▶ _Source text_
Explainable Machine Learning For Early HIV Detection Using Extra Trees and SHAP Algorithms
DOI:
https://doi.org/10.65780/bima.v1i2.8Keywords:
HIV; early detection; Extra Trees; Explainable Machine Learning; SHAPAbstract
Human Immunodeficiency Virus (HIV) remains a global health challenge that requires accurate and reliable early detection approaches. The use of machine learning offers potential in classifying HIV status based on clinical, demographic, and behavioral data. However, the limitations of interpretability in black-box models are an obstacle to clinical application. This study proposes an Explainable Machine Learning approach for early HIV detection by integrating the Extra Trees algorithm and the Shapley Additive exPlanations (SHAP) method. The model was developed using an HIV dataset obtained from the Kaggle platform and processed through standard data preprocessing stages without class balancing. Performance evaluation was conducted using classification metrics, confusion matrices, and learning curves to assess accuracy and learning stability. The results of the experiment show that the Extra Trees model achieved 88% accuracy with strong generalization. SHAP and mean absolute SHAP analyses revealed the dominant features that contributed to the prediction of HIV status consistently at the global and local levels. These findings show that integrating Extra Trees and SHAP produces an HIV early-detection model that is not only competitive in performance but also transparent and clinically relevant, potentially supporting the development of reliable artificial intelligence-based medical decision support systems.

(Saved data entries)
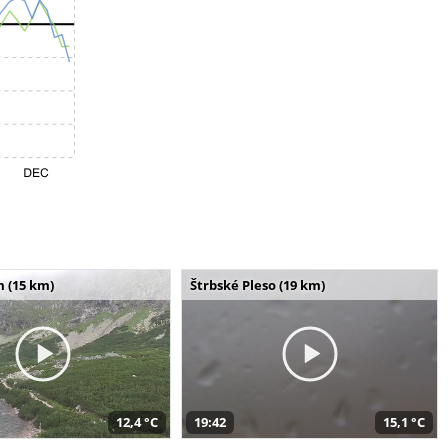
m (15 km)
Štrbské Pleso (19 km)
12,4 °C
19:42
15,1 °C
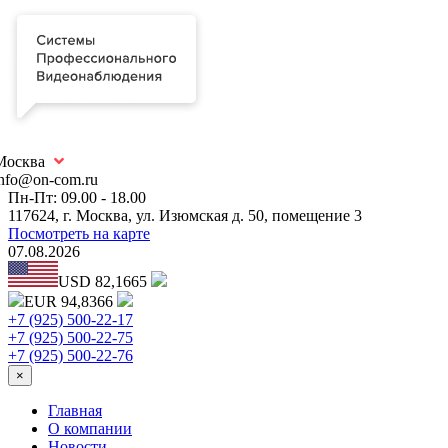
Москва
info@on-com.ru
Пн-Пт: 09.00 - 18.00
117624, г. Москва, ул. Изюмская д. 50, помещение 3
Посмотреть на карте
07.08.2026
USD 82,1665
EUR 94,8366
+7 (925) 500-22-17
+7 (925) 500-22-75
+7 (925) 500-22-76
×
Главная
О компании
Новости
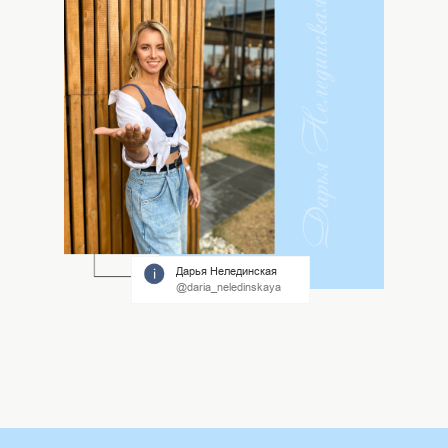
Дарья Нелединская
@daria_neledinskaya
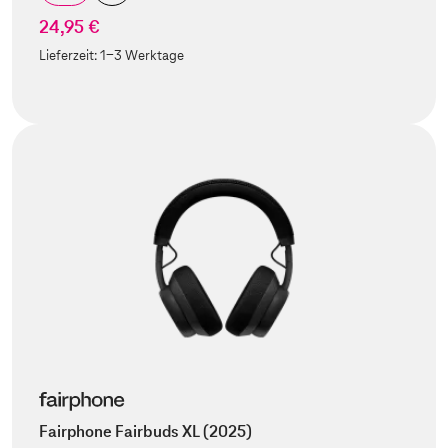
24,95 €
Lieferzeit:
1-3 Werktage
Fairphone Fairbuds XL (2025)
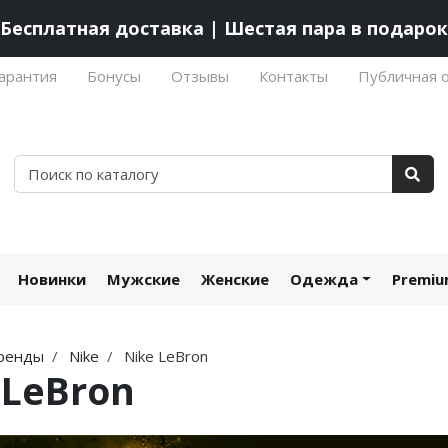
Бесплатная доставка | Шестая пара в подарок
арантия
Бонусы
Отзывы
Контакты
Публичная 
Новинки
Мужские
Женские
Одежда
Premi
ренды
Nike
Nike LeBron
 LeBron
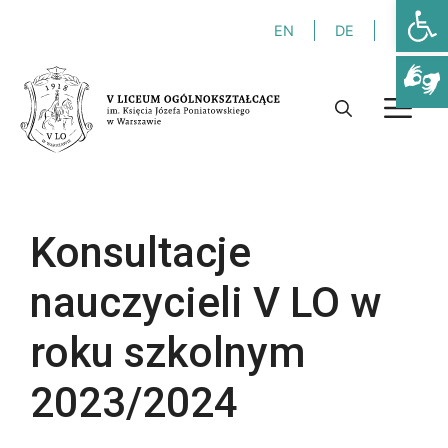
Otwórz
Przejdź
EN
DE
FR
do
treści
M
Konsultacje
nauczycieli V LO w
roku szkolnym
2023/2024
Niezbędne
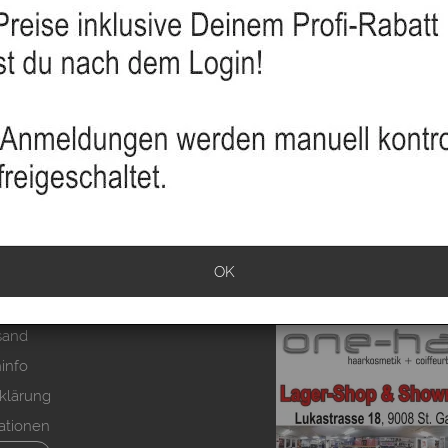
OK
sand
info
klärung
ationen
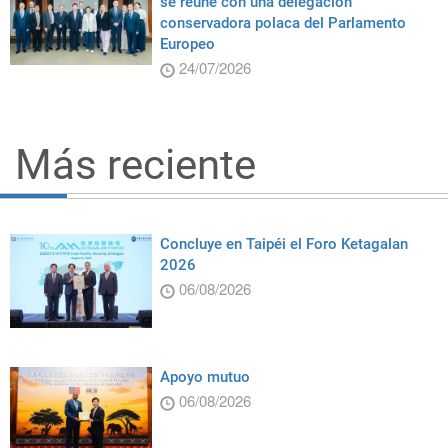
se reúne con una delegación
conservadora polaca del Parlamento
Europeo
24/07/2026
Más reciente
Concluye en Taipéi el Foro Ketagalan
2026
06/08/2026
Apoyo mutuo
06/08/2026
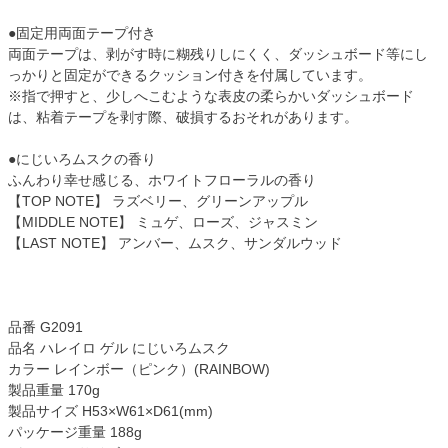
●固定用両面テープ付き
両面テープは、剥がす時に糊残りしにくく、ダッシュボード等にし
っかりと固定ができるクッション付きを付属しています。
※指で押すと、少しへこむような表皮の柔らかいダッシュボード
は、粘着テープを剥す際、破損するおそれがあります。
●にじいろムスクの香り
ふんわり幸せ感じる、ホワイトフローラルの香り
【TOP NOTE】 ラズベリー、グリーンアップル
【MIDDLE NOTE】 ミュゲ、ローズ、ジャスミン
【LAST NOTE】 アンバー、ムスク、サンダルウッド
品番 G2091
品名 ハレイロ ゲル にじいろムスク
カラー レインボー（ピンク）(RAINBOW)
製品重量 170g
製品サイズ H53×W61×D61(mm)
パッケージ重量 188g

▶ _What to do_
Please list every keyword given in the HIV detection text.

▶ _Your response_
HIV
early detection
Extra Trees
Explainable Machine Learning
SHAP